• [Passage]:
————

Project 2 - Ames Housing Data and Kaggle Challenge

Problem Statement

This project consists of a Multi-Linear Regression model, trained to predict the expected sale price of a house in Ames, IA based on known characteristics of the unit. Using a dataset from Kaggle.com, we sought to address the following question:

Ideally, using the data available we would like to be able to generalise this model across other cities and still be able to predict with a lower variance from actual data. In reality, we would expect there to be a drop in performance when we attempt to utilise the model created specificially from Ames Housing Data for another city. This in consequence will result in the requirement of additional data from each individual city in question if we want to attempt to achieve generalise for housing data across the USA. Hence, we would rather narrow our scope to at least be able to get a small glimspe on what property features are most important in accurately predicting sale prices of units in Ames, IA? We would also attempt to answer the question of what modeling approach yields the most accurate sale price predictions?

————

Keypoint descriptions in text
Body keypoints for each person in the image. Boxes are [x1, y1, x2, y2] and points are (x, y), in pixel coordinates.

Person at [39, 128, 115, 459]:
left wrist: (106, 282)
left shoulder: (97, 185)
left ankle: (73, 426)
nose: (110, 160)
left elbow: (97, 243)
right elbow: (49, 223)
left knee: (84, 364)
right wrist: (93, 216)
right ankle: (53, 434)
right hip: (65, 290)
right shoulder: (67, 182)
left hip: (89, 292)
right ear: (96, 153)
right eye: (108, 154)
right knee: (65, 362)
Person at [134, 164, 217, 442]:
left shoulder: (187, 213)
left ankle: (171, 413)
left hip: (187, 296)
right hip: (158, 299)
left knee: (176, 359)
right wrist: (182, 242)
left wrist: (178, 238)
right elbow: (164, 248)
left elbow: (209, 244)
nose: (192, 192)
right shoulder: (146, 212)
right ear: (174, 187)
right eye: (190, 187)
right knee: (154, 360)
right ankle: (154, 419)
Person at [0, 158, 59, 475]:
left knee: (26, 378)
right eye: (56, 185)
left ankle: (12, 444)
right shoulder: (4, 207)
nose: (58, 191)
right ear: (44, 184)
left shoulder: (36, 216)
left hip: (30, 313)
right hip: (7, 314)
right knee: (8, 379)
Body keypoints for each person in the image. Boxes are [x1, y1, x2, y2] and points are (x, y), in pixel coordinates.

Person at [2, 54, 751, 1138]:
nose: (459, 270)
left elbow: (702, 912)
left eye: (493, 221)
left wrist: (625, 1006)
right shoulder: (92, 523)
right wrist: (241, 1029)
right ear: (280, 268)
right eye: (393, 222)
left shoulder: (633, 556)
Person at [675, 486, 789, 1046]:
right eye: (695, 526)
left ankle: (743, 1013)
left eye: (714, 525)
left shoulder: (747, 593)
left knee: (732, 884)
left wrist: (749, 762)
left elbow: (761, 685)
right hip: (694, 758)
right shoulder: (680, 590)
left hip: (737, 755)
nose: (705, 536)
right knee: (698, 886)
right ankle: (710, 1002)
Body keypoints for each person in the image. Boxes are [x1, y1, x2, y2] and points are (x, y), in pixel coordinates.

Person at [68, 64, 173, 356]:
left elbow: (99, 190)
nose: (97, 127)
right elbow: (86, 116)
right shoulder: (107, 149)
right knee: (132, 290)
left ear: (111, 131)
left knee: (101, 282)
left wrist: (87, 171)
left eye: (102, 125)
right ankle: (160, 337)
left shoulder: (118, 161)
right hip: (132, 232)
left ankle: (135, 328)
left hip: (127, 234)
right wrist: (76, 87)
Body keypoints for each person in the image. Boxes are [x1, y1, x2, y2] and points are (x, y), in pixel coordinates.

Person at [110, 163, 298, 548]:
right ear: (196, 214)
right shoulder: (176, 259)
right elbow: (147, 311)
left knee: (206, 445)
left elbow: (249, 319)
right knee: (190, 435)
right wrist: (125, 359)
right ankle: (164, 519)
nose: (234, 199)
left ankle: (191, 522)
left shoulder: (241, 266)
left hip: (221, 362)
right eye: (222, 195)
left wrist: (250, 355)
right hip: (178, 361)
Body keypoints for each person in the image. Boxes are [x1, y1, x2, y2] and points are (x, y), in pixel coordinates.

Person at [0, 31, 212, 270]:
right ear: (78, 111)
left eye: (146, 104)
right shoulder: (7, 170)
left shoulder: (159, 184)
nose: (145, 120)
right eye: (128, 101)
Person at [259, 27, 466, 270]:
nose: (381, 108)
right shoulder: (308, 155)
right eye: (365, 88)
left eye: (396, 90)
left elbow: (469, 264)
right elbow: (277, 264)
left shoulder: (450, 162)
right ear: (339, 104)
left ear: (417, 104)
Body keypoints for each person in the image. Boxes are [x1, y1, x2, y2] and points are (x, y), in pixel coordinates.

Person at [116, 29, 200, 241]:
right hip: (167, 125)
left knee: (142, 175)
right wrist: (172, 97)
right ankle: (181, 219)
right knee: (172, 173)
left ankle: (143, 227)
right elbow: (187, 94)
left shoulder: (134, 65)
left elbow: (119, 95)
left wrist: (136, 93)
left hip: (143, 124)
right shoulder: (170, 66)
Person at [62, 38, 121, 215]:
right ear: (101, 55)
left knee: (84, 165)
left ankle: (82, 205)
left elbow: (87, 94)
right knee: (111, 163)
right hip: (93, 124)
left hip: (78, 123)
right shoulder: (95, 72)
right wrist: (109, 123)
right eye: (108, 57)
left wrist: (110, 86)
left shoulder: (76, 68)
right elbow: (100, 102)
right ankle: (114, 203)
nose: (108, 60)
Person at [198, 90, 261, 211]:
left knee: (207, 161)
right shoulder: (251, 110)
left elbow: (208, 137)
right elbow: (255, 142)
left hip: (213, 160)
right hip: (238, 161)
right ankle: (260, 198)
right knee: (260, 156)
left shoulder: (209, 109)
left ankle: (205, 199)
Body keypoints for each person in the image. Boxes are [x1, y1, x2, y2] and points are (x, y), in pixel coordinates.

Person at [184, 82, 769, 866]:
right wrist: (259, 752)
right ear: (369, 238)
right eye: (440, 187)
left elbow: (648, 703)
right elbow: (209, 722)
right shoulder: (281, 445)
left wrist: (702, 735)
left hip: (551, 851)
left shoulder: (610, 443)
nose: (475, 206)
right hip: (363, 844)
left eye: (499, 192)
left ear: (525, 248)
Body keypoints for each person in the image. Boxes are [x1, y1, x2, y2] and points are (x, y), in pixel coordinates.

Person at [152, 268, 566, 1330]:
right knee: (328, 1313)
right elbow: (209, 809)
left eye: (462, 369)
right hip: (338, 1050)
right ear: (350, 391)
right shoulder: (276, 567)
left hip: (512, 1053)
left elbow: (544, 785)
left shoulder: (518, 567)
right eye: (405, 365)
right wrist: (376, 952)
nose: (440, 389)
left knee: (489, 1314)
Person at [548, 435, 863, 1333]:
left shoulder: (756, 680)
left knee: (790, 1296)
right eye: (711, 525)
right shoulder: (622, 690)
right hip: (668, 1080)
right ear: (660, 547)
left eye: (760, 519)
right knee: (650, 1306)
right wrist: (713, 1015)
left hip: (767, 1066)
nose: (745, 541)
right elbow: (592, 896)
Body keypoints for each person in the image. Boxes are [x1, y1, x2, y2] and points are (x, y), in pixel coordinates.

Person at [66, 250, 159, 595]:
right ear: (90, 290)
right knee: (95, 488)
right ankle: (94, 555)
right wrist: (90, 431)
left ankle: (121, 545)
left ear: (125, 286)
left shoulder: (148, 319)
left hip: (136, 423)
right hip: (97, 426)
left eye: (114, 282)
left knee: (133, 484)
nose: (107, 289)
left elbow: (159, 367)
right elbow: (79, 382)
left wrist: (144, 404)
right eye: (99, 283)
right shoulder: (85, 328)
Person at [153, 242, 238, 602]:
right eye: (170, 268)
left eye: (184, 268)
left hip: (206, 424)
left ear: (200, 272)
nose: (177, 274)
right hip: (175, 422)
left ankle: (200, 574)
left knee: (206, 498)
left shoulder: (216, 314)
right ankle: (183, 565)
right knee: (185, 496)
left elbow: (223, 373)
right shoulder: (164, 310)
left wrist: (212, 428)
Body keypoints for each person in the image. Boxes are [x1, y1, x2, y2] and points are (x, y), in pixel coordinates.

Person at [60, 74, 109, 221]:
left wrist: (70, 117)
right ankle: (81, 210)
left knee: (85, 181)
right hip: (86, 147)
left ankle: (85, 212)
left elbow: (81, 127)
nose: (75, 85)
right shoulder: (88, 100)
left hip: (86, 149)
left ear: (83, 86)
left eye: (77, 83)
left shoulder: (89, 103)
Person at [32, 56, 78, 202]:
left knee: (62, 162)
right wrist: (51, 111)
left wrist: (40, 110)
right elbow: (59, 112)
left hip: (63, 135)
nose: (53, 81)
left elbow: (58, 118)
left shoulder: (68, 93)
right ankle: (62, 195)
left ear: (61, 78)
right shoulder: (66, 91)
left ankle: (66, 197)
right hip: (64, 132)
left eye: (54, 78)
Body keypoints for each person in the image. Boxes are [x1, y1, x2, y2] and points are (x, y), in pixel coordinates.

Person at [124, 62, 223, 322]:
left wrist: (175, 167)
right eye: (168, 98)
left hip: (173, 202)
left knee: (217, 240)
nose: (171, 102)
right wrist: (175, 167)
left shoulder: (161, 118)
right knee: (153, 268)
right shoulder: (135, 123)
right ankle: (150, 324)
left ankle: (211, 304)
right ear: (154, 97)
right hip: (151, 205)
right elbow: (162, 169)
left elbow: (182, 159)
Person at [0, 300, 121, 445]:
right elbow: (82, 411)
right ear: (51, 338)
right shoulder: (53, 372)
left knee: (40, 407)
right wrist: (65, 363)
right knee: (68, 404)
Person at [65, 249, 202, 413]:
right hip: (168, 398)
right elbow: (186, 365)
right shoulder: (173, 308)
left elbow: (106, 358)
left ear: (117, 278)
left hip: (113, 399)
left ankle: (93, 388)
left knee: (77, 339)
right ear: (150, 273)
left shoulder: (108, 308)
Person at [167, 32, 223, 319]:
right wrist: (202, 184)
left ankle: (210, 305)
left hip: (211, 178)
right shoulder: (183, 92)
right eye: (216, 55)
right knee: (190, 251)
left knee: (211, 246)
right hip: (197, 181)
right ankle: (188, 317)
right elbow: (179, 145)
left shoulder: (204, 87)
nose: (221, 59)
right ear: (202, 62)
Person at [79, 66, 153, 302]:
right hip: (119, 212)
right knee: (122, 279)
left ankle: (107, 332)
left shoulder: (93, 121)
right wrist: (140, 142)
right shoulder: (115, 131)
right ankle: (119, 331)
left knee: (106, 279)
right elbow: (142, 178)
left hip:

————

• [The problem]: Retype the Ames housing project description word for word, starting at "Ideally, using the" and ending at "sale price predictions?". The material is unrelated to the Ames housing project description.

• [Completed task]:
Ideally, using the data available we would like to be able to generalise this model across other cities and still be able to predict with a lower variance from actual data. In reality, we would expect there to be a drop in performance when we attempt to utilise the model created specificially from Ames Housing Data for another city. This in consequence will result in the requirement of additional data from each individual city in question if we want to attempt to achieve generalise for housing data across the USA. Hence, we would rather narrow our scope to at least be able to get a small glimspe on what property features are most important in accurately predicting sale prices of units in Ames, IA? We would also attempt to answer the question of what modeling approach yields the most accurate sale price predictions?